Physicists Guide a Single Ion Through a Bose-Einstein Condensate

Guide Single Ion Through Bose Einstein Condensate

The trajectory of a positively charged ion (yellow) through the BEC (green) can only be visualized artistically. The ion microscope, which is already being developed at the institute promises to make this path directly visible in the future with a resolution of below 200 nanometers. Credit: Celina Brandes

Transport processes are ubiquitous in nature but still raise many questions. The research team around Florian Meinert from the 5th Institute of Physics at the University of Stuttgart has now developed a new method that allows them to observe a single charged particle on its path through a dense cloud of ultracold atoms. The results were published in the prestigious journal Physical Review Letters and are subject in a Viewpoint of the accompanying popular science journal Physics.

Meinert‘s team uses a so-called Bose Einstein condensate (BEC) for their experiments. This exotic state of matter consists of a dense cloud of ultracold atoms.  By means of sophisticated laser excitation, the researchers create a single Rydberg atom within the gas.

In this giant atom, the electron is a thousand times further away from the nucleus than in the ground state and thus only very weakly bound to the core. With a specially designed sequence of electric field pulses, the researchers snatch the electron away from the atom. The formerly neutral atom turns into a positively charged ion that remains nearly at rest despite the process of detaching the electron.

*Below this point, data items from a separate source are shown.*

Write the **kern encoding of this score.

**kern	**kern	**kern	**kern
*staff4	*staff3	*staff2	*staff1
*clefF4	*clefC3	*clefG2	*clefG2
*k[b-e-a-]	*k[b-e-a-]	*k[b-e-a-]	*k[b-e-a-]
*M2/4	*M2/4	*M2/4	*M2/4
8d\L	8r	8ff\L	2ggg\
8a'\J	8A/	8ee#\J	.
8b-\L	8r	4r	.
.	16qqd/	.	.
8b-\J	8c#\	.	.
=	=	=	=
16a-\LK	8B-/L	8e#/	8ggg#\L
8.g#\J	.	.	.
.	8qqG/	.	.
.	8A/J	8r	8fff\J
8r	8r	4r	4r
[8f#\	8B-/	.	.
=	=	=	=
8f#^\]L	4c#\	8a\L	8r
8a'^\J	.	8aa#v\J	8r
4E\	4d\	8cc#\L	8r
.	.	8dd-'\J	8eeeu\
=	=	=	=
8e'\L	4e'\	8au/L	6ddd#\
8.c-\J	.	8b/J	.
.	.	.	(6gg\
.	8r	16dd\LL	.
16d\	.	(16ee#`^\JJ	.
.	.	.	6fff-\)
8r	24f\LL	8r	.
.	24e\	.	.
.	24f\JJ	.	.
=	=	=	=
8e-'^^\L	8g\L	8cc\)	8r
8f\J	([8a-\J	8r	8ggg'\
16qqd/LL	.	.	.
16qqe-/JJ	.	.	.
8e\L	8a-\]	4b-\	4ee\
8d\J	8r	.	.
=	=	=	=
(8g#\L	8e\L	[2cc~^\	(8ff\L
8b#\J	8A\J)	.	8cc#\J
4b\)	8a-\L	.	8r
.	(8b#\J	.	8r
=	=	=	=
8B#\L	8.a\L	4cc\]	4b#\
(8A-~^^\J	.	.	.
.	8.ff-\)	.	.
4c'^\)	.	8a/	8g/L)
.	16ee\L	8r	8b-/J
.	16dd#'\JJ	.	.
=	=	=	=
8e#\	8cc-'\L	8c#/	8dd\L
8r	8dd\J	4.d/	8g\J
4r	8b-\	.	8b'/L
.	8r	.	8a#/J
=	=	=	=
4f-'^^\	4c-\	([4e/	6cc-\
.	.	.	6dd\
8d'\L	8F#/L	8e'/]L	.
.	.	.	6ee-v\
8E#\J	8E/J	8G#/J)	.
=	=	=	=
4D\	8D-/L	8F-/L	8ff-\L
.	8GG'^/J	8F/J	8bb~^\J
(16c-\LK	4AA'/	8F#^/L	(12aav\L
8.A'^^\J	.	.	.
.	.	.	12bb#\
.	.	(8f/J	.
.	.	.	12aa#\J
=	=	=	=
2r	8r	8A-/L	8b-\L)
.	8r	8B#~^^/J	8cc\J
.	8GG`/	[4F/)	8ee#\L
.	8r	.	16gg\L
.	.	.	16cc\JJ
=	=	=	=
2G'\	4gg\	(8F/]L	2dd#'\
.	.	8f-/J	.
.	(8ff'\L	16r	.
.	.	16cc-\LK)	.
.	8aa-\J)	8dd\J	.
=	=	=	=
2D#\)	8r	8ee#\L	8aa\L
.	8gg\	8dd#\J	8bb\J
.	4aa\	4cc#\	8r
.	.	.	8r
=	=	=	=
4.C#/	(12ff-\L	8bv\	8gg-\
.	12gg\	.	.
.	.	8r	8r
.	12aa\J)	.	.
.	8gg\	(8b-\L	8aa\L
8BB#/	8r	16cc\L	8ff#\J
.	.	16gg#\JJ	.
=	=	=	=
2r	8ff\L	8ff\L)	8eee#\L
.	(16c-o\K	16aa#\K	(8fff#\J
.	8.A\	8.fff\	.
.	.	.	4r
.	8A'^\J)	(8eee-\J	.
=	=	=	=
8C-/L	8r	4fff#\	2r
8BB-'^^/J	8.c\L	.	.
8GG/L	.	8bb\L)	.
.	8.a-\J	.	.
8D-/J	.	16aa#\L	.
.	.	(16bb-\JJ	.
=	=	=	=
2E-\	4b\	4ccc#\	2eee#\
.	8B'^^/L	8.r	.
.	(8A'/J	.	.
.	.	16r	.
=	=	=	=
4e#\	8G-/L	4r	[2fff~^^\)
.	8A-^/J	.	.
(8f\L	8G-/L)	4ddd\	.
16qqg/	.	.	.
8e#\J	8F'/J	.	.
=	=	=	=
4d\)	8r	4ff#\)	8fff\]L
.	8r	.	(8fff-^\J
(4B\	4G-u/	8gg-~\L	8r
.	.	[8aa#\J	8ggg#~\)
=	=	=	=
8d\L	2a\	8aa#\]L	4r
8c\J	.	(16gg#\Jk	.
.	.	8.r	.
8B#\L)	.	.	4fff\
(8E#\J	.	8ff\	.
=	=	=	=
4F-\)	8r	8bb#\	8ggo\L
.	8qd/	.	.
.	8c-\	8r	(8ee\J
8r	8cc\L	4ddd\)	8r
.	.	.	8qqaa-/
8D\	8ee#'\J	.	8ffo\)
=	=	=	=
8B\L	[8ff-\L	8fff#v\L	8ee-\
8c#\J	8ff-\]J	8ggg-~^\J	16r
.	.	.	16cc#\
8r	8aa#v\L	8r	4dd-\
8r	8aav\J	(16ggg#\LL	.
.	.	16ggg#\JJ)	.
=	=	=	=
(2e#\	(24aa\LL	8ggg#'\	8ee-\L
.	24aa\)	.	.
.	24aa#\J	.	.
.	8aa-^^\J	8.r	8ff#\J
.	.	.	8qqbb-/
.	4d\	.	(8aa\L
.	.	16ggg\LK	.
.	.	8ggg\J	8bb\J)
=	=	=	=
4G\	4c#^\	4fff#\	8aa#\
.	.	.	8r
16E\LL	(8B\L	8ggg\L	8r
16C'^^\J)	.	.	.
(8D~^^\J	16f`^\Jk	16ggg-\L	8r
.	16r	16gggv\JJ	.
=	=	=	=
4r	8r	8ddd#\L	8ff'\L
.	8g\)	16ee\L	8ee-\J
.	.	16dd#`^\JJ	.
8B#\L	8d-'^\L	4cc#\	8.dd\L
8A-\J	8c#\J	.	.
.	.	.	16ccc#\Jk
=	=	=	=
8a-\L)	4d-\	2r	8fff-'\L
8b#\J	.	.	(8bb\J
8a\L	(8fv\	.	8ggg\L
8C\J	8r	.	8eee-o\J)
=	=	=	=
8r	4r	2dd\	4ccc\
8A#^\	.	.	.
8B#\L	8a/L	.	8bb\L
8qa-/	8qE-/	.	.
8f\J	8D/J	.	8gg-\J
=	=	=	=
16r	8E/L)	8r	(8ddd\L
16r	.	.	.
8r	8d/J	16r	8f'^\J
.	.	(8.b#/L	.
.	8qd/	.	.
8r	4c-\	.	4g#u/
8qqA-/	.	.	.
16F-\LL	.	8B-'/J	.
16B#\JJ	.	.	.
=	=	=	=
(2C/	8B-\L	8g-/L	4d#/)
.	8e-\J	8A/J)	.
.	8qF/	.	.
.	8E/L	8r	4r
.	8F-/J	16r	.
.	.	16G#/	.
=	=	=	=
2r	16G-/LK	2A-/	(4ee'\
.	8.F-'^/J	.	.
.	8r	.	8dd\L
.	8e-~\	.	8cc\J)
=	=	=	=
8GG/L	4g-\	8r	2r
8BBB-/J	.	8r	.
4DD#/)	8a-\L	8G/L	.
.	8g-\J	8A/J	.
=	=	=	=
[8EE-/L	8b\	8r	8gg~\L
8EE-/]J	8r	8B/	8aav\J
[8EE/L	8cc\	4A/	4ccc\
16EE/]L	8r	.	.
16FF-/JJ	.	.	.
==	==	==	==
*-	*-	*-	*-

In a next step, the researchers use precise electric fields to pull the ion in a controlled way through the dense cloud of atoms in the BEC. The ion picks up speed in the electric field, collides on its way with other atoms, slows down and is accelerated again by the electric field. The interplay between acceleration and deceleration by collisions leads to a constant motion of the ion through the BEC.

“This new approach allows us to measure the mobility of a single ion in a Bose Einstein condensate for the very first time,” said Thomas Dieterle, PhD student on the experiment. The researchers’ next goal is to observe collisions between a single ion and atoms at even lower temperatures, where quantum mechanics instead of classical mechanics dictates the processes.

“In the future, our newly created model system — the transport of a single ion — will allow for a better understanding of more complex transport processes that are relevant in many-body systems, e.g. in certain solids or in superconductors,” said Meinert. These measurements are also an important step on the way to investigate exotic quasi-particles, so-called polarons, which can arise through interaction between atoms and ions.

The neighboring lab at the institute already works on an ion microscope that will allow to directly observe collisions between atoms and ions. While an electron microscope uses negatively charged particles to create an image, this is what happens in an ion microscope with positively charged ions. Electrostatic lenses deflect ions similar to light rays in a classical optical microscope.

Reference: “Transport of a Single Cold Ion Immersed in a Bose-Einstein Condensate” by T. Dieterle, M. Berngruber, C. Hölzl, R. Löw, K. Jachymski, T. Pfau and F. Meinert, 19 January 2021, Physical Review Letters.